ムハマンド5世国際空港へのアクセスがあるモロッコ国鉄(ONCF)のページはこんな感じ。
カサ・ボヤージュから空港までの時刻表。ただし、現地では朝3時と4時の便は聞かなかったので、インターネットでは全てを把握することはできないかもしれません。
◆チュニジア到着
記念すべき100カ国目がチュニジアになりました。
チュニジアはアフリカに間違いはないのですが、それよりはアラブの世界を感じています。チュニジアを挟むアルジェリアとリビアは観光ビザの取得が困難で、開かれている国境がイタリアとの航路のみと、旅行者にとって陸の孤島と化しているのもアフリカを感じない一因。旧植民地の関係もあってフランス語も通用するのですが、かつて西アフリカのフランス語圏に半年以上いたはずなのに、「これいくら」を意味する「コンビエン(Combien)」すら言えない始末。「15がキャーンズ(quinze)」というのに首を傾げるなど、あまりのフランス語能力に落ち込みましたが、徐々に慣らしていきます。スペイン語からも切り替えて、イエスは「シー(Si)」ではなく「ウィー(Oui)」、数字の8は「オーチョ(ocho)」ではなくて「ウイット(huit)」なのです。
空港で荷物をピックアップ。
自転車を組み立てて、チュニス市街地まで走ります。
チュニス・カルタゴ空港。
街中に残る立派な門。
繁華街に巨大広告。
路地裏の雑踏。
チュニスには街の至るところに猫さんがいるのです。
事前にインターネットでも情報を集めていたのですが、トランジットの時間を利用してモロッコに入国するのは可能でした。サンパウロで預けた荷物はチュニスで受取で、機内持ち込みの荷物だけ持って移動します。宿が一緒になった香港の旅行者も、トルコのイスタンブールに飛ぶまでの時間を利用して滞在と、旅慣れた方には当たり前かもしれませんが、何も知らない自分にとっては新鮮でした。このことを知っていたら、福岡からカナダに飛んだ際にも、経由地の台湾で外に出ていたかもしれません。

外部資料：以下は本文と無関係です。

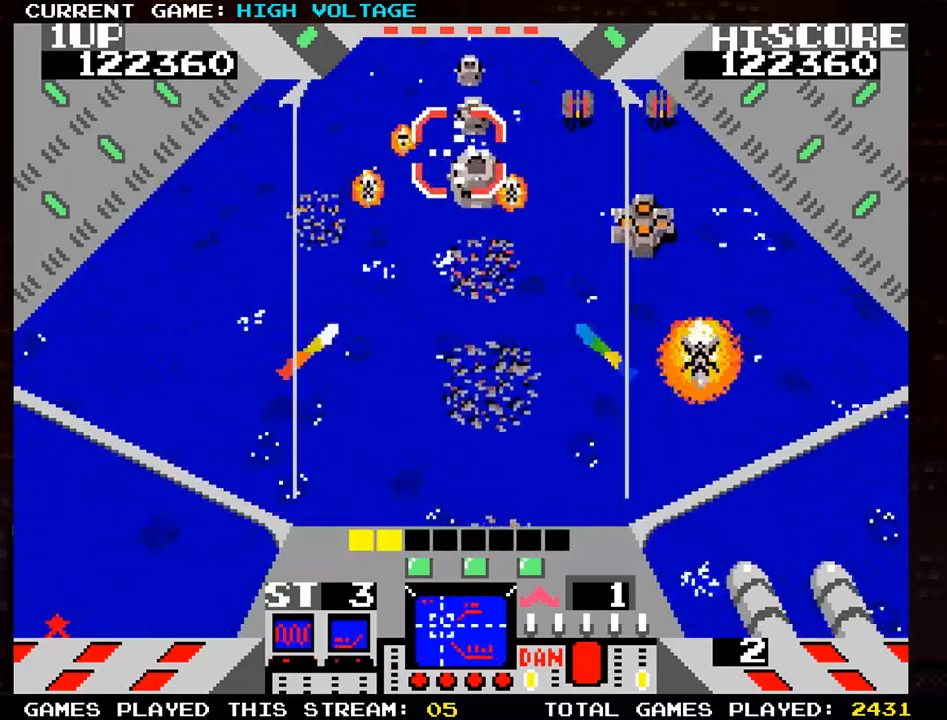
{"buttons": ["SQUARE"], "left_stick": "right", "events": [[83, "left_stick", "right"], [150, "left_stick", "down"], [233, "left_stick", "center"], [333, "left_stick", "up"], [467, "left_stick", "right"]]}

事前にビザ(査証)がいる国には注意が必要ですが、1回の移動で2つの国を楽しめるので、またどこかで機会があれば挑戦したいと思います。くれぐれも時間には余裕を持って、乗り継ぎの便に遅れないように。
(文・写真:周藤卓也@チャリダーマン
自転車世界一周取材中 http://shuutak.com
Twitter @shuutak)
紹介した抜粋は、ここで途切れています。